*** PASSAGE ***

U.S. steps up fight against drug cartels

Federal agents, equipment will be moved to border with Mexico

Spencer S. Hsu And Mary Beth Sheridan Washington Post

WASHINGTON – President Obama is finalizing plans to move federal agents, equipment and other resources to the border with Mexico to support Mexican President Felipe Calderon’s campaign against violent drug cartels, according to U.S. security officials.

In Obama’s first major domestic security initiative, administration officials are expected to announce as early as this week a crackdown on the supply of weapons and cash moving from the United States into Mexico that helps sustain that country’s narco-traffickers, officials said.

The announcement sets the stage for Mexico City visits by three Cabinet members, beginning Wednesday with Secretary of State Hillary Rodham Clinton and followed next week by Attorney General Eric H. Holder Jr. and Homeland Security Secretary Janet Napolitano.

Napolitano, designated by Obama to convene a multi-agency security plan for the border, said the government is preparing plans to send more agents and intensify its investigation and prosecution of cartel-related activity in the United States. In addition, she said, the government may expand efforts to trace the sources of guns that move from the United States into Mexico.

To combat the southbound flow of guns, ammunition and grenades at border checkpoints, the government may deploy new equipment, such as scales to weigh vehicles and automated license-plate readers linked to databases, as well as other surveillance technology, she said.

Government officials are discussing how to increase intelligence sharing and military cooperation with Mexico, following a visit there this month by Adm. Michael Mullen, chairman of the Joint Chiefs of Staff. And the administration could employ tools used to track terrorist financing to follow the flow of funds within the estimated $65 billion North American drug trade. Funds – estimated at $18 billion to $39 billion a year – move through wire transfers as well as cash smuggled into Mexico in planes and vehicles and by human “mules.”

Obama, who plans to visit Mexico in mid-April and has said he will have a “comprehensive policy” on border security in place within months, has elevated to the top of the agenda a subject that did not receive significant attention in the presidential campaign. His focus on Mexico follows a sharp increase in drug-related killings in Mexican cities along the border, prompting fears in the United States of destabilization in the populous neighbor.

Obama’s efforts mark a shift from the homeland security priorities of the Bush administration, targeted mainly at the threat of Islamist terrorists overseas and illegal immigration at home. While the new president has vowed to maintain counter-terrorism efforts, the addition of fighting Mexican drug trafficking as well human smuggling networks represents a new emphasis.

*** RECORD EXCERPTS ***

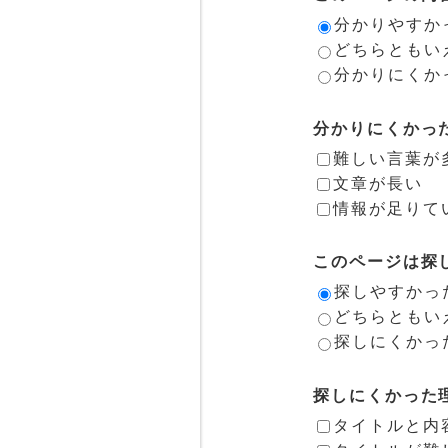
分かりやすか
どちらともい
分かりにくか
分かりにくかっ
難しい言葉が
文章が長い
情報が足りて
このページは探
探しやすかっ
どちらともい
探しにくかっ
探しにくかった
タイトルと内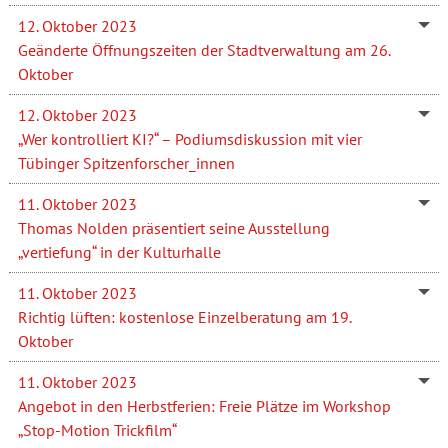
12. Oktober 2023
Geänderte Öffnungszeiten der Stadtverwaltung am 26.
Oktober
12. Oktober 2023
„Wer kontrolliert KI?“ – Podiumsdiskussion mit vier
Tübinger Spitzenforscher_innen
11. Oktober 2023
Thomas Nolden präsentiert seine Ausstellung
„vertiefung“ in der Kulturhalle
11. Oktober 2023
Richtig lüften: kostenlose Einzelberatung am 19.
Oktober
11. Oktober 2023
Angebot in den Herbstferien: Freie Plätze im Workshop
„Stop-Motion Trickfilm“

***
*** RECORD EXCERPTS ***

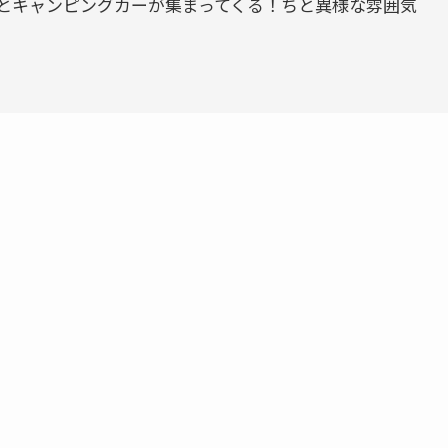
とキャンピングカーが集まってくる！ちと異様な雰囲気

***

* [REQUIREMENT] Print the border crackdown article verbatim, from "Spencer S. Hsu" to "U.S. security officials.".

* [EXERCISE RESULT]
Spencer S. Hsu And Mary Beth Sheridan Washington Post

WASHINGTON – President Obama is finalizing plans to move federal agents, equipment and other resources to the border with Mexico to support Mexican President Felipe Calderon’s campaign against violent drug cartels, according to U.S. security officials.